* **Study material**
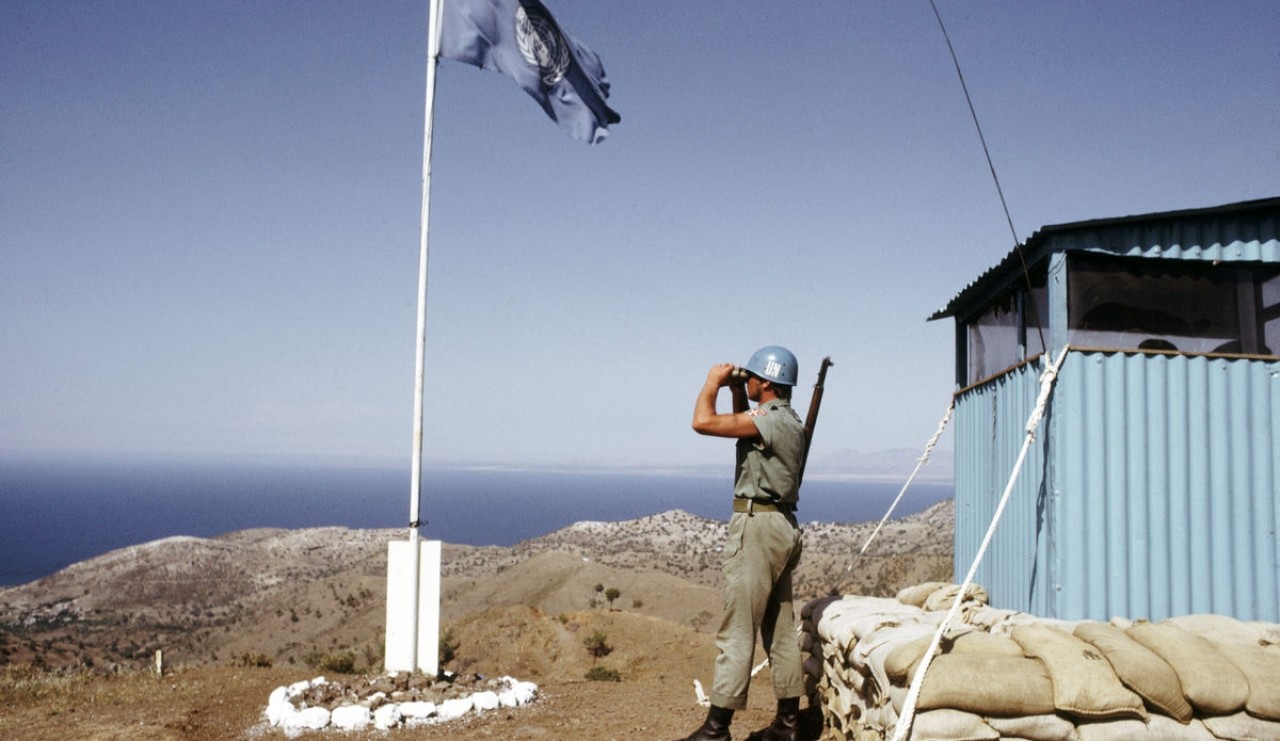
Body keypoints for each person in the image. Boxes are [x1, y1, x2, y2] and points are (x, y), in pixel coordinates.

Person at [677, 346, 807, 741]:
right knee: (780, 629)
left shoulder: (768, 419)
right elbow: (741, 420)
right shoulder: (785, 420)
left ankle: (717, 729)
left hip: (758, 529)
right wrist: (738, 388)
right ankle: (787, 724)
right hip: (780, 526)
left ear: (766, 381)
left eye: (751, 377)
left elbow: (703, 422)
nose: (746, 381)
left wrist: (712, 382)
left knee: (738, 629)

...

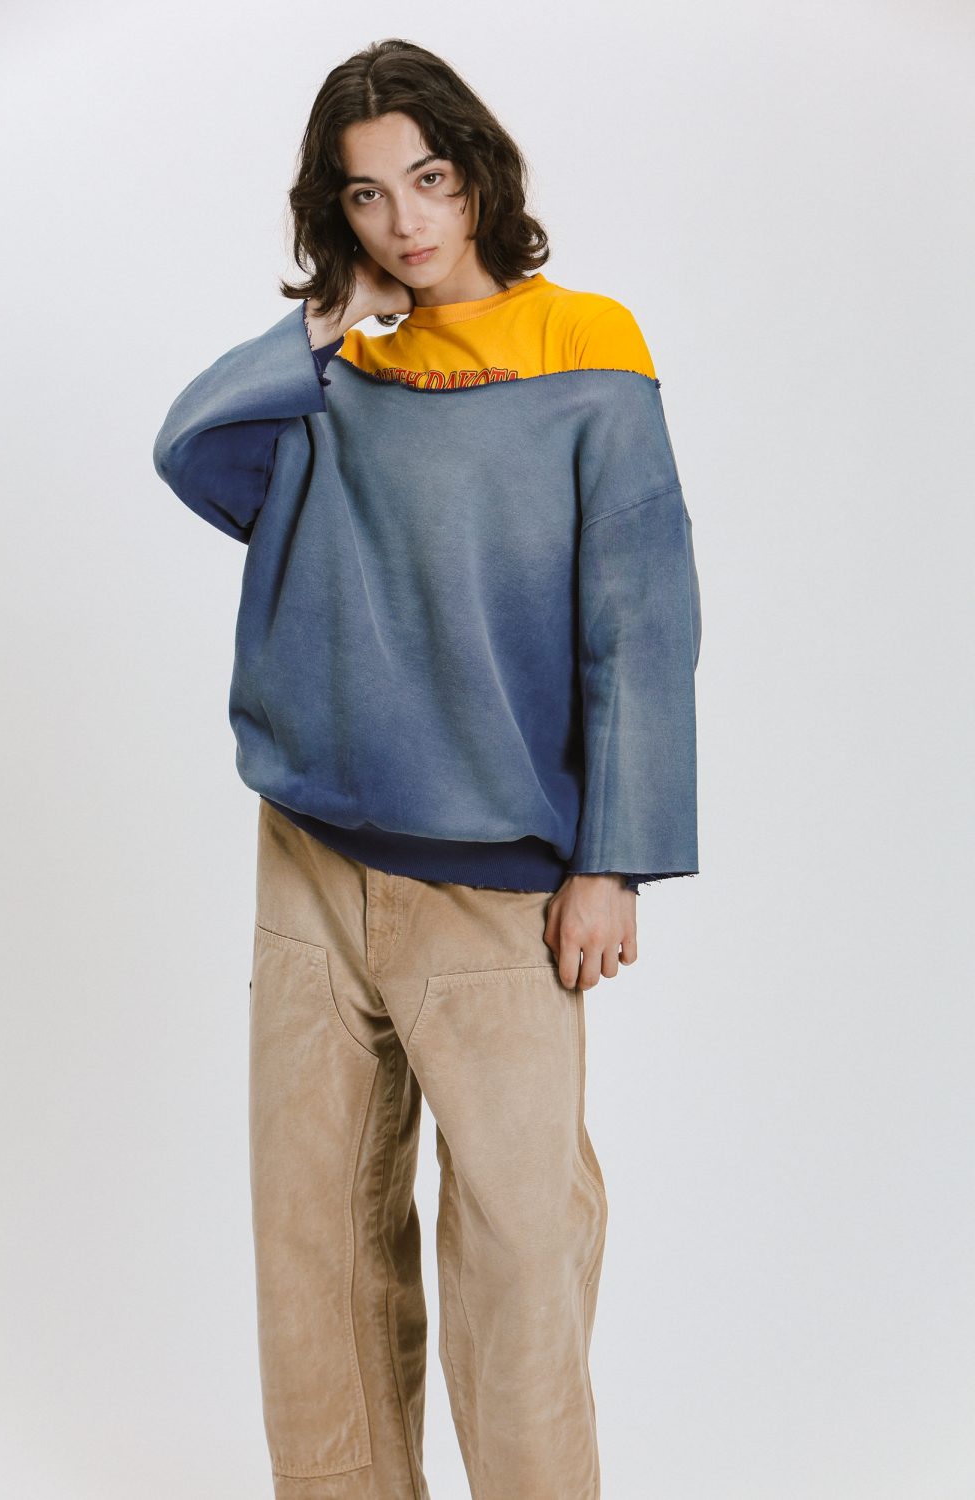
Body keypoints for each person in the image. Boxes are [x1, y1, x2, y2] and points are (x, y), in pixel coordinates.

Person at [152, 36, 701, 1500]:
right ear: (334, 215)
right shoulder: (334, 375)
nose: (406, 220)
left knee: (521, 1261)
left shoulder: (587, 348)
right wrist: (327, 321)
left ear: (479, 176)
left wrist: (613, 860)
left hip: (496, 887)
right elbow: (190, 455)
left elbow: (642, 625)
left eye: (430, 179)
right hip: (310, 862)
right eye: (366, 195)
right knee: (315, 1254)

--

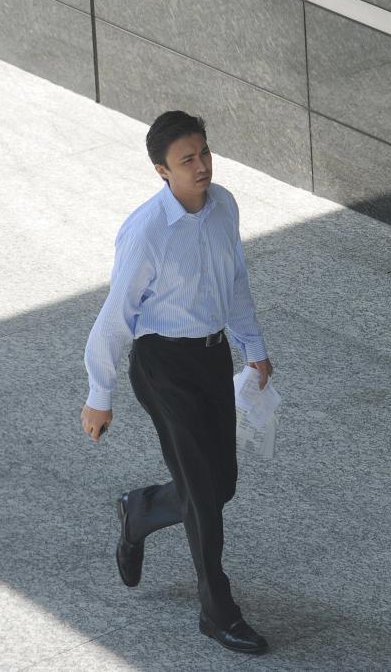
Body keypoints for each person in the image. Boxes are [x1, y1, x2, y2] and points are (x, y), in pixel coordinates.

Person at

* **Exercise objective**
The range runs from the line above containing "right knee: (780, 629)" to the line containing "left knee: (738, 629)", inclusive. Restate those lines word for word and no others.

* **Result of the exercise**
right knee: (780, 629)
left shoulder: (768, 419)
right elbow: (741, 420)
right shoulder: (785, 420)
left ankle: (717, 729)
left hip: (758, 529)
right wrist: (738, 388)
right ankle: (787, 724)
right hip: (780, 526)
left ear: (766, 381)
left eye: (751, 377)
left elbow: (703, 422)
nose: (746, 381)
left wrist: (712, 382)
left knee: (738, 629)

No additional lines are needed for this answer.